可她听到的却是,江柠歌没有半分讨好的举动,甚至时不时挤兑江景墨两句,江景墨还乐呵呵的。
这究竟是怎么回事?难道就因为做饭好吃?她想不明白,但心却沉到了谷底。
第17章
江清梨心浮气躁了许久,在桃姝院中里看什么都不顺眼。
夏蝉默不作声地垂头立在一旁,大气都不敢出,生怕一个不小心把主子惹毛了。
她心里无声叹了口气,外人眼中的大小姐温婉漂亮、施恩上下、知书达礼,是京城所有世家小姐的典范,可她们都不知道,大小姐回到桃姝院就卸下了伪装,时常脾气暴躁,神色阴郁,尤其是对二小姐,不仅没有丝毫姐妹情分,甚至还在那御赐的点心里……
“夏蝉。”江清梨语气很不耐烦,“母亲此刻在前院吗?”
“在,小姐。”夏蝉赶紧道,“夫人今日没出门,这会应该在账房翻看账目。”
江清梨平复一口气:“去前院。”
潘氏果真在账房,倒不是她这当家主母辛劳,而是她这人十分爱权,时常浏览江家账本就能知道每个院的花销,有种把全家人握在手中的感觉。
前院的花销最大,不过这些钱大多被江延庭拿去应酬或打点了,潘氏自己的花销倒还算正常,她早年过过穷日子,导致现在花钱时而抠门、时而大手大脚,没个章法,用江延庭的话说是那个时候落下的穷病。

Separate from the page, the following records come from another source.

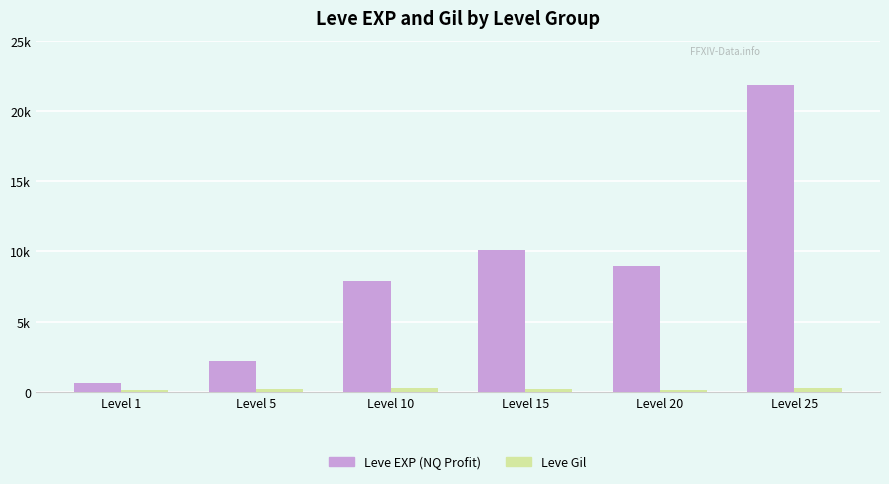

Between Level 15 and Level 20, which series saw the biggest shift?

Leve EXP (NQ Profit)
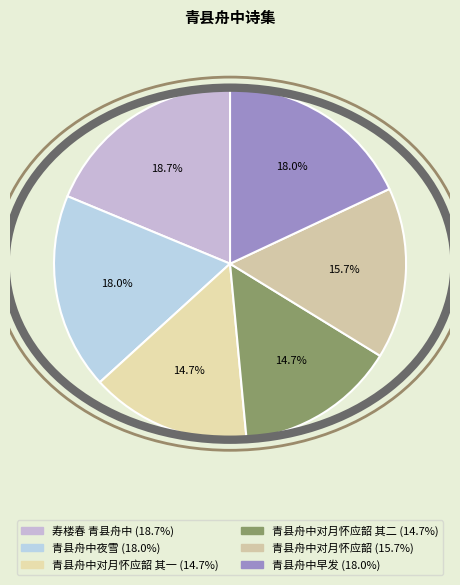

How many segments does this pie chart have?

6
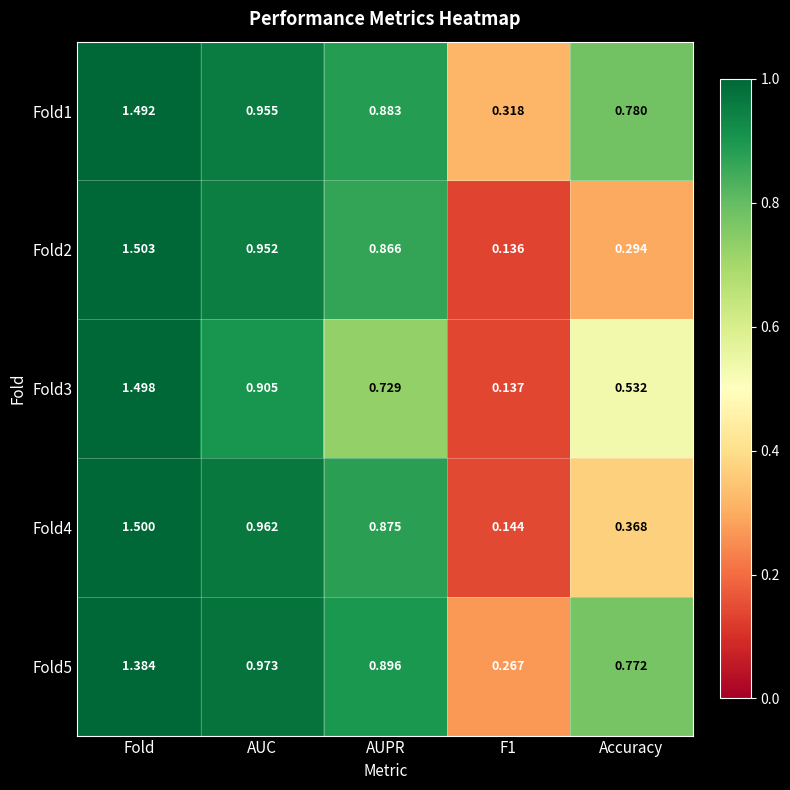

Which label corresponds to the largest value in the chart?

Fold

其次便是江清梨的桃姝院花费最高,潘氏富养这个女儿当真比亲儿子还费钱,江景书的修竹院都得排在后边,吃的用的都是最好,琴棋书画与六艺,本领没学多少,名贵器具却买了不少,江清梨有把凤锦古琴,据说连宫中的娘娘都想拥有。
再往下排是修竹院,江景棋中了举人后就一直在院中埋头苦读,亲事都晾着了,花销还真不多,不过潘氏并没有放松,等日后和萧家结亲,那才是一笔大花销呢。
再就是夏氏的芳草院,芳草园里住着夏氏和江景墨,两个人合起来的花销也没江清梨多。
潘氏冷哼一声,别看项目上芳草院的花销还算正常,背地里老爷不知道偷偷不给她们多少钱。

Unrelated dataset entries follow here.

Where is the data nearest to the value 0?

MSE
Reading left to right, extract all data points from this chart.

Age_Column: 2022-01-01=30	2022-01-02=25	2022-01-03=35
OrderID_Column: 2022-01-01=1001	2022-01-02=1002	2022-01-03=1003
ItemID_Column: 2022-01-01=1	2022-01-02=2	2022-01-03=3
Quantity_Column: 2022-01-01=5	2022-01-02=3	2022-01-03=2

上次老爷得到皇上的赏赐,谣传赏了黄金百两,可江延庭对她说的却是五十两,全折成银票给了江柠歌,半毛钱都没入账房,她不信,剩下的五十金定是落了江延庭自己的私房腰包,又给了芳草院,否则那江景墨有什么钱去外面吃吃喝喝?
一想到这茬,潘氏就气不打一出来,气的直头口疼!
最后才是江柠歌的花销,所有主子中最少,只比江家管家的月钱多一丁点儿,这也是潘氏着意安排的。
一开始觉得江柠歌刚从乡下来,什么好东西都没见过,不需要添置太好的东西,现在则是纯属觉得江柠歌讨厌、不讨她喜欢。

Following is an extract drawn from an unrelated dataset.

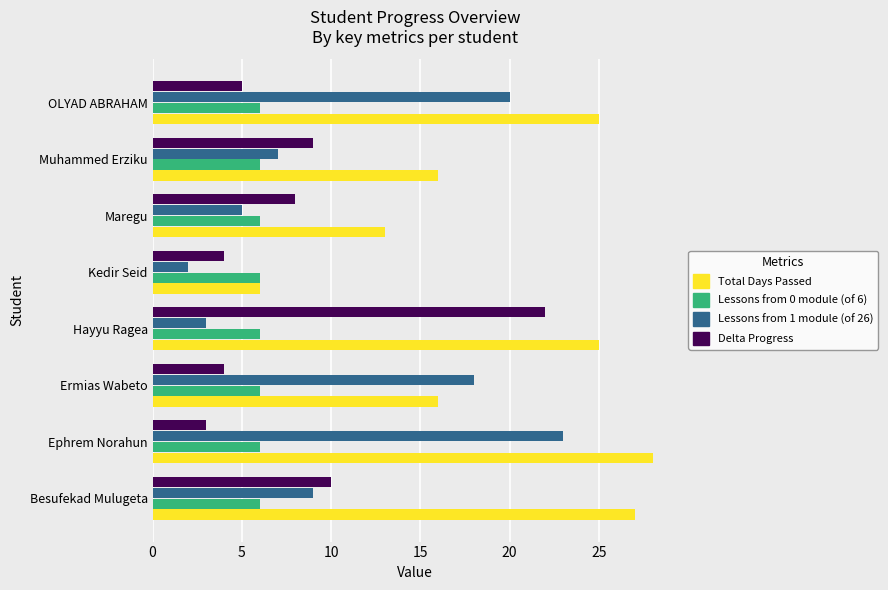

What is the difference between the maximum and minimum values in the Total Days Passed series?

22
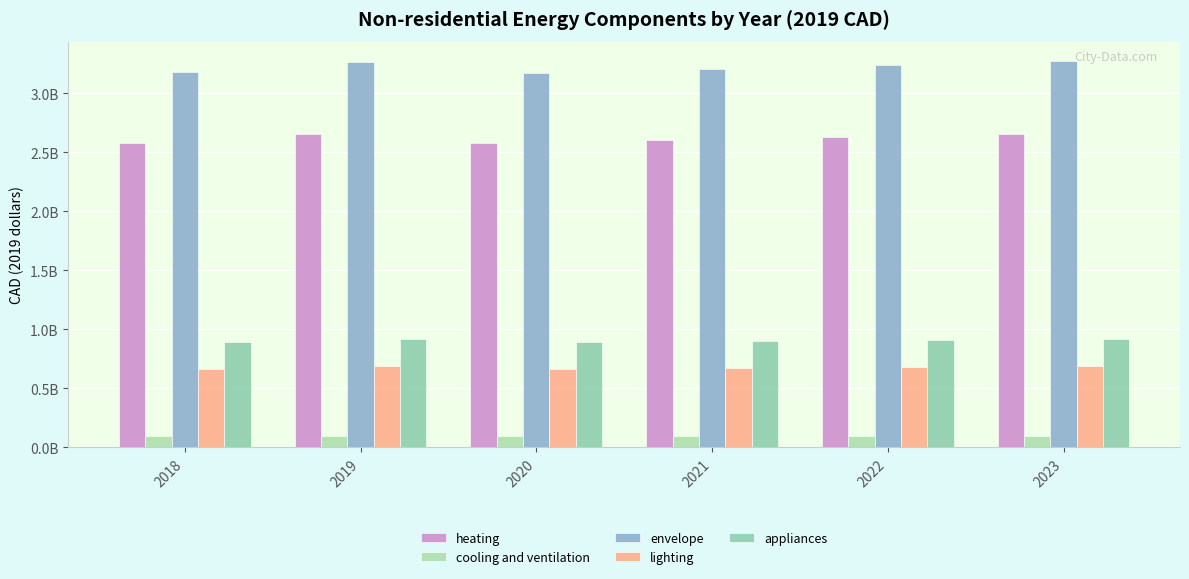

Are the bars grouped side by side (vs. stacked)?

Yes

这丁点儿可怜的月钱就一直没更变过,江柠歌也一直没享受到江家嫡小姐该有的待遇。
“都怪老爷给了她五百两银子,把她翅膀喂硬了!”潘氏硬邦邦道,“否则她怎么敢顶撞我?不任我拿捏?”
春画立在一旁研墨,自然知道这个“她”指的是谁,帮腔道:“夫人说的极是,二小姐太过目光短浅,不知道在府中就得指望您才能过得好,等她把钱花完就知道来求您了。”
这丫鬟自诩是主母身边的大丫鬟,江家丫鬟中的第一人,而江柠歌只是乡下养大的没见识的丫头,并不放在眼里,甚至胆敢直言议论。
潘氏丝毫没以为不妥,还觉得很有道理,等江柠歌手里的钱花完,看她还蹦哒什么,江家的女儿总要在她手中讨生活,出嫁后也不例外,甚至于出嫁后更需要娘家支持。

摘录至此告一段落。